• **Problem statement**: Gather every line in the entries below that contains the word "casa", and copy each one out in full.

• **Exercise material**:
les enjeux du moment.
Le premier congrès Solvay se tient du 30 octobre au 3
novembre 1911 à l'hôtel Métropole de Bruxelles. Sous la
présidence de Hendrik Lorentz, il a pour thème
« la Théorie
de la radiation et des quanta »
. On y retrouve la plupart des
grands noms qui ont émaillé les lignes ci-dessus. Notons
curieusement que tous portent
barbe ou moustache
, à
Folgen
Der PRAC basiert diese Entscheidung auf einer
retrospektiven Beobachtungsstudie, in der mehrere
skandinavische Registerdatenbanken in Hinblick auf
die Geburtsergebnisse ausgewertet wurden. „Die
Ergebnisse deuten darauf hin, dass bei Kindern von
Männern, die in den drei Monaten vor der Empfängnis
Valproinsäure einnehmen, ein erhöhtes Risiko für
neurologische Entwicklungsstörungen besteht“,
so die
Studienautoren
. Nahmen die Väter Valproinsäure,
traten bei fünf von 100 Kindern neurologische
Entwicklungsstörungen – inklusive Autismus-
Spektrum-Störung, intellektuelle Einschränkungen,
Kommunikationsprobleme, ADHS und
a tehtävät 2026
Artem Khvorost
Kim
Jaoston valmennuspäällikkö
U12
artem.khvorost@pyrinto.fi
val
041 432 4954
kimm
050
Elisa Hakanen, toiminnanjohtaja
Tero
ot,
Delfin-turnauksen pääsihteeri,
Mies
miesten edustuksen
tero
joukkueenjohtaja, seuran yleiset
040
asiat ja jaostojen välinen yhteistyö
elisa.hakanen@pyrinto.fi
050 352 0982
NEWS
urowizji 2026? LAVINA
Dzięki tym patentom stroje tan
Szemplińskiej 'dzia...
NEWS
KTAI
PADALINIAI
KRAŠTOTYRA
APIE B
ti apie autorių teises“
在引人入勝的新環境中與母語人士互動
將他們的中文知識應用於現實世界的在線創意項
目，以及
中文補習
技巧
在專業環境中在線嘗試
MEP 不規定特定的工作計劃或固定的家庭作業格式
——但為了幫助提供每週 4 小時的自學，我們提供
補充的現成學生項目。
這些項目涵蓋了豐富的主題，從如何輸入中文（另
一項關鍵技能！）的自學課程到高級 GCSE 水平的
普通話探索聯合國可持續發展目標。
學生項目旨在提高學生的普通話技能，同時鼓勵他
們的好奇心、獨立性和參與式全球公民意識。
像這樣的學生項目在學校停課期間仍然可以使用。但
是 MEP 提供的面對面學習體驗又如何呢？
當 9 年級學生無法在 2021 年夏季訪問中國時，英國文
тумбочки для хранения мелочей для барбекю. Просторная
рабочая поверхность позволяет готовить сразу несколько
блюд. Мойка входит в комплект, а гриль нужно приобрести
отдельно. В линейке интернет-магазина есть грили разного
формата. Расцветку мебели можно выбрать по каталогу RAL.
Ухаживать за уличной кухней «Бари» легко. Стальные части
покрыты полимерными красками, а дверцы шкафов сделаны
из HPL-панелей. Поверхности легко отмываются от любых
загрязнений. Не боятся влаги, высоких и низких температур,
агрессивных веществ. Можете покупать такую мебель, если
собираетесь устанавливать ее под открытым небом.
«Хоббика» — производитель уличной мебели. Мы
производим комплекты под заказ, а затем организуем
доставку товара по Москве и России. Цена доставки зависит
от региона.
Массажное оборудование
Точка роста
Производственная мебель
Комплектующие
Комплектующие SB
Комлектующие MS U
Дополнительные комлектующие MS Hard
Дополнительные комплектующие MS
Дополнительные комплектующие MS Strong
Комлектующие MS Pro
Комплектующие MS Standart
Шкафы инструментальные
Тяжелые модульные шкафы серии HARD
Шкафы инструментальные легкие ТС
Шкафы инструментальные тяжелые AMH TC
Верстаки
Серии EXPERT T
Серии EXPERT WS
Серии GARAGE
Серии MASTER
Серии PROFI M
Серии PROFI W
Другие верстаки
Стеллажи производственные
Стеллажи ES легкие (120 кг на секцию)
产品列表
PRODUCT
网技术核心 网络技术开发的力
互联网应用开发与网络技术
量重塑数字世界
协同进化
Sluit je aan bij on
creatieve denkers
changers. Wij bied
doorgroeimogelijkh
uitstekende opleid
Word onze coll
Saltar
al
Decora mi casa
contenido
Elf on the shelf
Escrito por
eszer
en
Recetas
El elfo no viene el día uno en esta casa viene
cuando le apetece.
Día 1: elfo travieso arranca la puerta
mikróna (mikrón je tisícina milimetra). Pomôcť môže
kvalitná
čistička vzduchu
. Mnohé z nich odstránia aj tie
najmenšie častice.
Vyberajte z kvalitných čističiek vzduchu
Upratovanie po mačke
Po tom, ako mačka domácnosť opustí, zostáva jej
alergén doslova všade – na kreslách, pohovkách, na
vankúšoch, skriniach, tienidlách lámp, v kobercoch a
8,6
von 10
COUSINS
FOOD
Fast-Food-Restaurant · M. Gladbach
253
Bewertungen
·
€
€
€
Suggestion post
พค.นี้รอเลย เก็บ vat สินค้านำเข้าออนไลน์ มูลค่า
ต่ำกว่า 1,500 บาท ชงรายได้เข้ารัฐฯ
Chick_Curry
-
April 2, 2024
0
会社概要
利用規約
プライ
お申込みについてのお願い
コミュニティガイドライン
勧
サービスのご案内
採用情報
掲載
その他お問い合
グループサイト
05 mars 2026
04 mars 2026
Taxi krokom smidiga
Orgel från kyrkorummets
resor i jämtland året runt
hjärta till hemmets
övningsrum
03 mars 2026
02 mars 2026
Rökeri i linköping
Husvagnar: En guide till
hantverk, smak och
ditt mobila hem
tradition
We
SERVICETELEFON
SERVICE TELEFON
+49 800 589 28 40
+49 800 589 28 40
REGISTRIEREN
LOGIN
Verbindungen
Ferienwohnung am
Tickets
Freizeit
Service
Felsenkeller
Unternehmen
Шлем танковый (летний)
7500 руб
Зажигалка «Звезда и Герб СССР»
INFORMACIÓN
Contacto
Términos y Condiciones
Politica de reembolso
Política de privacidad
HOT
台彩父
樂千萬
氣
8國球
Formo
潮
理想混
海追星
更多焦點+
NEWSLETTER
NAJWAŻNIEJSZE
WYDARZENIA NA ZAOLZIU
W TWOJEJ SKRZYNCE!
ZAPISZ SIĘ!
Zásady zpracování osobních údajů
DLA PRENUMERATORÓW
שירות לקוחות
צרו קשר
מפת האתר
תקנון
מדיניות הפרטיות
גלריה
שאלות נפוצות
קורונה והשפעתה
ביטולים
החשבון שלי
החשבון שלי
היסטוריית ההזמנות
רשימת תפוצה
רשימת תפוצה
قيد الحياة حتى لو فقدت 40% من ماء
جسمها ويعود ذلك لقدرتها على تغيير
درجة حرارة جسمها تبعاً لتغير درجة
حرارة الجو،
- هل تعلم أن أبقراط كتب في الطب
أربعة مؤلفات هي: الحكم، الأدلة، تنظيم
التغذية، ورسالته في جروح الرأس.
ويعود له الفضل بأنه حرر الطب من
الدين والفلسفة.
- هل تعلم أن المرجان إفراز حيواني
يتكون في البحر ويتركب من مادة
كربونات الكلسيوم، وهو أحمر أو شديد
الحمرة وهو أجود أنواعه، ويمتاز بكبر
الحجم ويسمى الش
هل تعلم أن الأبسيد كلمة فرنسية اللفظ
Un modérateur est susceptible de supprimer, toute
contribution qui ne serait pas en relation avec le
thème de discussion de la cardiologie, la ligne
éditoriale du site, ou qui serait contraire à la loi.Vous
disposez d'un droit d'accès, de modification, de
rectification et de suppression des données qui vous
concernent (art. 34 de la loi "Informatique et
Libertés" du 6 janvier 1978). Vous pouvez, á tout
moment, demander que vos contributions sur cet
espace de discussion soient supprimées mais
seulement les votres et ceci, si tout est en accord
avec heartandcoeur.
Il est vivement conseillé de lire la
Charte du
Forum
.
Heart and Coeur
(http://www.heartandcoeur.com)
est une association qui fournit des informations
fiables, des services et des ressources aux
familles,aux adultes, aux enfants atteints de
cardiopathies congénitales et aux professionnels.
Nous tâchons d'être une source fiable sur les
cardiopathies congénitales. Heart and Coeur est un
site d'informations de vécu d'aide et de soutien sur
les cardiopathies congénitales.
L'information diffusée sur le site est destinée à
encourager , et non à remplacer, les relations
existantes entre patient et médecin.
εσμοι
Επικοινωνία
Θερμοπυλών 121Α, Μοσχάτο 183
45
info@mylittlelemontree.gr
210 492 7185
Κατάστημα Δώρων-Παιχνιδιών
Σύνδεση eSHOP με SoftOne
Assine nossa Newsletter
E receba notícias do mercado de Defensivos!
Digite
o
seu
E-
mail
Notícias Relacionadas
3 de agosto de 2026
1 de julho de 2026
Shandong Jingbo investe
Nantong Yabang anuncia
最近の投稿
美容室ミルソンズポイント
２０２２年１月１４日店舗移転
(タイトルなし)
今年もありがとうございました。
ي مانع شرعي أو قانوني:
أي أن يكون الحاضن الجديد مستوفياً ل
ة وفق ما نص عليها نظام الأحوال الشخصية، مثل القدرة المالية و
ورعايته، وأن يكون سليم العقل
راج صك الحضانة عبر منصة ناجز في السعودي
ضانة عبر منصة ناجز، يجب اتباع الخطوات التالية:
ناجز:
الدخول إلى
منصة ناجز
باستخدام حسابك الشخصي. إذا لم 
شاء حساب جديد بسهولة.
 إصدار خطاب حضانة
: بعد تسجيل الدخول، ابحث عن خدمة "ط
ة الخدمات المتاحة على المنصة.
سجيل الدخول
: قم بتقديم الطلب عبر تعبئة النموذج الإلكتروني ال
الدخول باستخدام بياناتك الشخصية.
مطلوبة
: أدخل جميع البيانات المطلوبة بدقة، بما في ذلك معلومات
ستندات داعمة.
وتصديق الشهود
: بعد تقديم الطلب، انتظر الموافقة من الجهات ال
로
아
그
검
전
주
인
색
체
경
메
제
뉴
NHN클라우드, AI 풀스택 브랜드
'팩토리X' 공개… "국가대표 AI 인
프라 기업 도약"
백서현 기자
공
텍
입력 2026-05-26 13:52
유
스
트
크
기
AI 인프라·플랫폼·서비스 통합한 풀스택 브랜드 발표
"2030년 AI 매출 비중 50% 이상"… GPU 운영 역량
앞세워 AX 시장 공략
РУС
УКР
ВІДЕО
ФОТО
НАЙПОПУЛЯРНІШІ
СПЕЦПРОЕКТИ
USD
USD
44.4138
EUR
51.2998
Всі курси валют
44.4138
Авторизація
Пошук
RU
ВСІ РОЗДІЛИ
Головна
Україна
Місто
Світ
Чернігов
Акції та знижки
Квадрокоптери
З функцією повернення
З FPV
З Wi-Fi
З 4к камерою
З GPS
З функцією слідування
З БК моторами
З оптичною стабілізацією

• **Written reply**:
Decora mi casa
El elfo no viene el día uno en esta casa viene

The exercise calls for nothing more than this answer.